##### Текст упражнения
Произошло это за пять лет до начала моей работы в детской хирургии. В сентябре 1942 года во II Таганскую больницу в Москве обратилась миловидная женщина, которая показалась тогда немолодой. Но так как мне было двадцать два года, то я теперь понимаю, что ей было не больше тридцати. Она была полной, но особенно это стало заметным, когда она разделась. Плечи и грудь правильной формы. Бедра и таз почти нормального объема. Но живот! Представьте себе массивный шар этак с полметра в диаметре с намеком на складку посредине. Выглядел он далеко не эстетично.
— Доктор, — сказала она, — прошу вас помочь мне. Уберите живот. Он мне мешает, особенно в последнее время.
Меня удивило, каким образом эта женщина умудряется быть полной в разгар войны, когда даже лица с патологическим ожирением худели. Я обещал ей подумать и просил зайти через неделю. Мне хотелось посмотреть, насколько эта операций сложная и смогу ли я ее выполнить в наших условиях. В атласе по пластической хирургии, с которым мне удалось познакомиться, все выглядело более чем просто. Двумя дугообразными разрезами в нижнем отделе живота иссекается, как большой ломоть из арбуза, кожа вместе с прилежащей подкожно-жировой клетчаткой. Затем вскрывается брюшная полость и аккуратно удаляется большая часть сальника, который в этих случаях достигает невероятных размеров и весит несколько килограммов. Нужны лишь терпение и время.
Жанну М., так звали мою пациентку, положили в палату рядом с девочкой лет десяти, которая была ранена в руку осколком зенитного снаряда. Здесь произошел разговор, в связи с которым мне вспомнилась эта история.
— Тетя Жанна, — спросила девочка, — а правда, что толстые люди добрые?
— Правда.
— А худые — злые?
— Бывает. Не обязательно.
— Обязательно! Я живу со своей теткой. Она худая-худая. И злющая-презлющая… Вам будут операцию делать, чтобы похудеть?
— Да.
— А нельзя попросить доктора: пусть сделает операцию, чтобы тетка потолстела?
— Нельзя. Он такие операции не делает.
Девочка помолчала. А потом, вздохнув, сказала:
— Молодой он еще. Не умеет. Научится когда-нибудь…
Вера в медицину у этой девочки была безгранична. А о разговоре этом я узнал много лет спустя от этой самой девочки, ставшей уже врачом и матерью двух милых ребятишек.
##########
##### Исходные данные
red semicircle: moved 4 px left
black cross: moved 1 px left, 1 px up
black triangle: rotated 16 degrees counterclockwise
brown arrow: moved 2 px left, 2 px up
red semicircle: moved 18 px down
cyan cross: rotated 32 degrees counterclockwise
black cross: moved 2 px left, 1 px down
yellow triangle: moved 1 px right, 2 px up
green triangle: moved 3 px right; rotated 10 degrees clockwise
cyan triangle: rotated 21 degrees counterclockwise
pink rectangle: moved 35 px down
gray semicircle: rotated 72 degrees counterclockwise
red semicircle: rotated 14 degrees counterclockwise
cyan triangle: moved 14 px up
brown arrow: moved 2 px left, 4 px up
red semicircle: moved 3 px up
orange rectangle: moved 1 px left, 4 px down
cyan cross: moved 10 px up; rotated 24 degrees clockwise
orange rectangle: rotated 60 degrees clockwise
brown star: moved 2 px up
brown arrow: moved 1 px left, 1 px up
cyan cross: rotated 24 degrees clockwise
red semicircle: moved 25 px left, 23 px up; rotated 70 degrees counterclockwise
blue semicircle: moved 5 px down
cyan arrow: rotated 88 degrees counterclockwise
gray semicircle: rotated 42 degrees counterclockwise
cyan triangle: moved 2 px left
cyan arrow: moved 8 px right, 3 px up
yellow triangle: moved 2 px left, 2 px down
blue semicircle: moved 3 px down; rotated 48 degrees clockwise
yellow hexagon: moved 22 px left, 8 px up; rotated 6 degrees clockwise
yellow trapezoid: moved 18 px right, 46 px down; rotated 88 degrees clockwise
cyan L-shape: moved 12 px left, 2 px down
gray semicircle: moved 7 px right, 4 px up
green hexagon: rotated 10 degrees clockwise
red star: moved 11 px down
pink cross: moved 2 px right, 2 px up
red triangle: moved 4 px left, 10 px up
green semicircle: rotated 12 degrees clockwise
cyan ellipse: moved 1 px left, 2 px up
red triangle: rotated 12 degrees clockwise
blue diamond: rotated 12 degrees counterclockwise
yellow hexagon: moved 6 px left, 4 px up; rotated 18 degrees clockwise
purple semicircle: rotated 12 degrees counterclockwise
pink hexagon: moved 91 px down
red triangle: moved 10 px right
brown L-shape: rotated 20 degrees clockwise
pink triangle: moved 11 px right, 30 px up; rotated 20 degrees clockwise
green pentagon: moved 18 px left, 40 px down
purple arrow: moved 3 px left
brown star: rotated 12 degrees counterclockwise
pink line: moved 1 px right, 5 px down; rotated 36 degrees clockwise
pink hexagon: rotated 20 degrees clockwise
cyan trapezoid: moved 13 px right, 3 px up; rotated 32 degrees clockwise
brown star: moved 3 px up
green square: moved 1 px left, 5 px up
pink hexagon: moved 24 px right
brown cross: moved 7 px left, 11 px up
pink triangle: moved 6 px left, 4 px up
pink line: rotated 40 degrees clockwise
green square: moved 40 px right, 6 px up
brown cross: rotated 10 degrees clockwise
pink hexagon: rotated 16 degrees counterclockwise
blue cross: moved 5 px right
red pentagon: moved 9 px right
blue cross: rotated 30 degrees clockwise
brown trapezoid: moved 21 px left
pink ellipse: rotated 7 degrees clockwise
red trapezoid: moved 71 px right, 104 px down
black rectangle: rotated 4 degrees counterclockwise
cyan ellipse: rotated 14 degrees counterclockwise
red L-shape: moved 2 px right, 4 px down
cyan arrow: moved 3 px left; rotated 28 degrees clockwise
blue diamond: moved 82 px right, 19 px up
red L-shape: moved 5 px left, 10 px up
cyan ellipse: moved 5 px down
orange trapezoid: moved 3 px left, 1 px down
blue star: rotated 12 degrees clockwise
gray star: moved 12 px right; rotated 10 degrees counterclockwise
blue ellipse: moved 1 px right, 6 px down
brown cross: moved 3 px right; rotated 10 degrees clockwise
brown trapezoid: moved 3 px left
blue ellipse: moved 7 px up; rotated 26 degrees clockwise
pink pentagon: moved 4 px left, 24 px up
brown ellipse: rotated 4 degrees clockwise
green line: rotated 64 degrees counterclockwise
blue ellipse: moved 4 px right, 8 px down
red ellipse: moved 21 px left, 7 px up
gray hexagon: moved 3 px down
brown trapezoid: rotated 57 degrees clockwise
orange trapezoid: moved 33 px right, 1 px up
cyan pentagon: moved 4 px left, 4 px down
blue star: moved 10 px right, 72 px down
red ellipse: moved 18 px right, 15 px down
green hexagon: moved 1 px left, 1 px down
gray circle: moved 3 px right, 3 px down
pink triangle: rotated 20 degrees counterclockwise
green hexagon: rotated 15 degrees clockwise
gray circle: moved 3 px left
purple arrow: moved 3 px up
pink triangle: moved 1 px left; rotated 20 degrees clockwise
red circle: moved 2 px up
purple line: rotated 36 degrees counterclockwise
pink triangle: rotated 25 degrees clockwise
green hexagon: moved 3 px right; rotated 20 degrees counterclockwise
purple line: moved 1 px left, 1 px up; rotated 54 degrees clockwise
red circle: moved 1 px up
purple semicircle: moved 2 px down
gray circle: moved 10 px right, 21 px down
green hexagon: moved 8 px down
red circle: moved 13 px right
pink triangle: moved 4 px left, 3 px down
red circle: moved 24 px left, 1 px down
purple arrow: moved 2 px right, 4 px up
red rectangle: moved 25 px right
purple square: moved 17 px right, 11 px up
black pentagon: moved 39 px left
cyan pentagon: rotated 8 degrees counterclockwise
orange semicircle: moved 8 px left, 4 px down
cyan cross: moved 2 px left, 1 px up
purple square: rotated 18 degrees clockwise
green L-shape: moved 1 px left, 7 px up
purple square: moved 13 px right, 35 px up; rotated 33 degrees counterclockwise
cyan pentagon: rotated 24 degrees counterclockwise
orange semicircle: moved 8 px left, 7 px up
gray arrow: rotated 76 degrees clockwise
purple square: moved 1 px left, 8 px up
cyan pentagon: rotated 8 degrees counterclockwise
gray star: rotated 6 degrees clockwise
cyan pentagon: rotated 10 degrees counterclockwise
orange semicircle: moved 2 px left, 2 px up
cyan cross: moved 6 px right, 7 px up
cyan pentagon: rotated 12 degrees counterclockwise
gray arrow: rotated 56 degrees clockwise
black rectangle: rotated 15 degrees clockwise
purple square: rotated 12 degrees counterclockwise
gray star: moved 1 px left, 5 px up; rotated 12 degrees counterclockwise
##########
Задание 1:
Ответьте по рассказу о Жанне М.:
(а) В каком месяце и году женщина обратилась в больницу?
(б) Чем и куда была ранена девочка, лежавшая с ней в палате?
(в) Кем стала эта девочка много лет спустя?
Задание 2: Пожалуйста, напишите продолжение рассказа о Жанне М., начав сразу после его последнего предложения.
Данные взяты из другого источника и с рассказом о Жанне М. не связаны.

Ответ 1:
(а) В сентябре 1942 года.
(б) Осколком зенитного снаряда в руку.
(в) Врачом и матерью двух милых ребятишек.

Ответ 2:
…Операцию я делал под местной анестезией. Для этого длинными иглами пришлось произвести более 50 уколов и затратить около литра новокаина. Начало было спокойным. Я методично перевязывал мелкие и более крупные кровеносные сосуды. Время шло, и когда я начал вскрывать брюшную полость, то выяснилось, что анестезия кончается. Больная стала жаловаться на боль. Мне пришлось повторить все сначала. Удаление сальника через разрез в нижнем отделе живота оказалось гораздо более сложной процедурой, чем мне думалось. Прошло еще около часа. Женщина потихоньку стонала. От бесчисленных узлов, которые я завязывал, у меня начало рябить в глазах. Зашивал мучительно долго. Работали мы вдвоем с операционной сестрой, но от этого процесс сократился не намного. Когда пришлось зашивать кожу, больная заявила решительный протест:
— Я все чувствую. Извольте хорошенько заморозить, иначе я сейчас уйду из операционной…
Устал я страшно. Рядом со мной на табуретке в тазу лежала громадная многокилограммовая масса светло-желтого жира. А когда я наклонялся влево, то из-за простыни на меня смотрела потная и сердитая молодая женщина, которая мне смертельно надоела своим ворчанием, недовольством и хныканьем. Прошло около трех часов. У меня пересохло в горле. Очень хотелось есть. И когда я кончил, то первое, что услышал, был голос пациентки:
— Когда я смогу посмотреться в зеркало? У меня уменьшился живот?
Почему-то послеоперационный период протекал очень гладко. Рана зажила отлично, а фигура моей больной стала заметно изящнее.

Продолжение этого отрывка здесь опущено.